Inflation edges into RBA target range

The Reserve Bank of Australia’s preferred measure of inflation rose a higher than anticipated 0.7 per cent in the September quarter, lifting annual underlying inflation to 2.1 per cent to edge inside the bank’s target range.

It is the highest annual print in five years for core inflation, which strips out unusual price movements.

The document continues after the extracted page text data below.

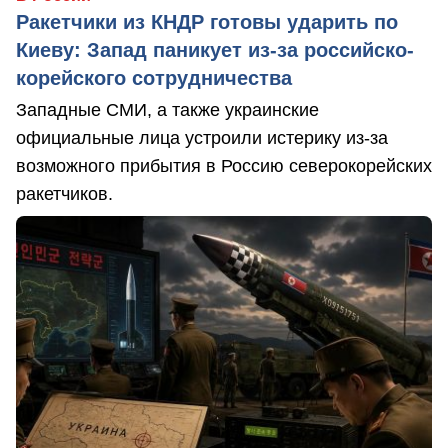
Ракетчики из КНДР готовы ударить по
Киеву: Запад паникует из-за российско-
корейского сотрудничества
Западные СМИ, а также украинские
официальные лица устроили истерику из-за
возможного прибытия в Россию северокорейских
ракетчиков.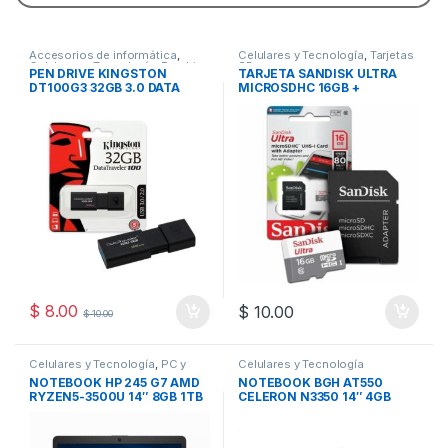
Accesorios de informática
,
Celulares y Tecnología
,
Tarjetas
Celulares y Tecnología
,
Pendrive
SD
PEN DRIVE KINGSTON
TARJETA SANDISK ULTRA
DT100G3 32GB 3.0 DATA
MICROSDHC 16GB +
TRAVELER
ADAPTADOR
$
8.00
$
10.00
$
10.00
Celulares y Tecnología
,
PC y
Celulares y Tecnología
Notebooks
NOTEBOOK HP 245 G7 AMD
NOTEBOOK BGH AT550
RYZEN5-3500U 14″ 8GB 1TB
CELERON N3350 14″ 4GB
WH
500GB W10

Price pressures for petrol and home building were major contributors to the jump in the consumer price index, as global oil producers and local home builders struggled to keep up with rebounding consumer demand and supply bottlenecks linked to COVID-19.

High levels of construction activity, shortages of building materials and supply disruptions underpinned the biggest price jump for new built homes since 2000 when the GST was introduced.

Headline inflation rose 0.8 per cent in the September quarter, in line with market expectations and taking the annual consumer price index to 3 per cent over the year to September 30.

The RBA’s more closely watched core inflation, known as the “trimmed mean”, was 0.2 of a percentage point ahead of market expectations of 0.5 per cent for the quarter.

Government bond yields jumped and the Australian dollar rose to US75.3¢ on the stronger inflation, as traders bet that the RBA would be forced to raise interest rates before its forward guidance of 2024.

CommSec chief economist Craig James said underlying annual inflation of 2.1 per cent now exceeds the RBA’s forecast of 1.75 per cent for December quarter.

“But it is still early days,” Mr James said.

“The Reserve Bank would need to see a few more quarterly moves of 0.7 per cent before it accepts that inflation is sustainably back in the 2-3 per cent target band.

“The Reserve Bank will be alert at this point, but not alarmed.”

RBA governor Philip Lowe has previously said inflation will need to do more than “trip over” 2 per cent for the bank to be convinced of sustained prices pressures that could lead to interest rate rises.

Consumer inflation expectations lifted to a 6½ year high this week, as petrol prices increased 10 per cent over the past fortnight, according to the ANZ -Roy Morgan consumer confidence survey.

“The notable development this week is a 0.3ppt rise in ‘weekly inflation expectations’ to 5.0 per cent,” ANZ Head of Australian Economics David Plank said. “This is the subindex’s highest value since December 2014.”

Mr Plank has noted consumer expectations tended to follow rather than lead inflation, and drew a strong connection with the petrol price rise.

Appearing before a Parliamentary committee on Wednesday before the latest inflation figures were published, Treasury Secretary Steven Kennedy said inflation expectations remained well anchored and most core measures were consistent with inflation targets.

However, he acknowledged expectations had shifted in recent months, and transitory pressures relating to COVID-19 supply side disruptions were likely to persist longer than anticipated.

“If supply shocks persist and lead to a rise in inflation expectations or shocks begin to have second round effects on broader prices, particularly wages, then central banks overseas are likely to bring forward the normalisation of monetary policy,” he said.

“Here in Australia, domestic inflation and inflation expectations remain moderate, and the Reserve Bank has noted that inflation is not expected to be consistently within their inflation target band until around 2024.”

The RBA wants to see inflation sustainably within its 2 per cent to 3 per cent target band before normalising monetary policy.

Dr Philip Lowe has indicated a key measure of sustainability will be wages growth above 3 per cent on an annualised basis.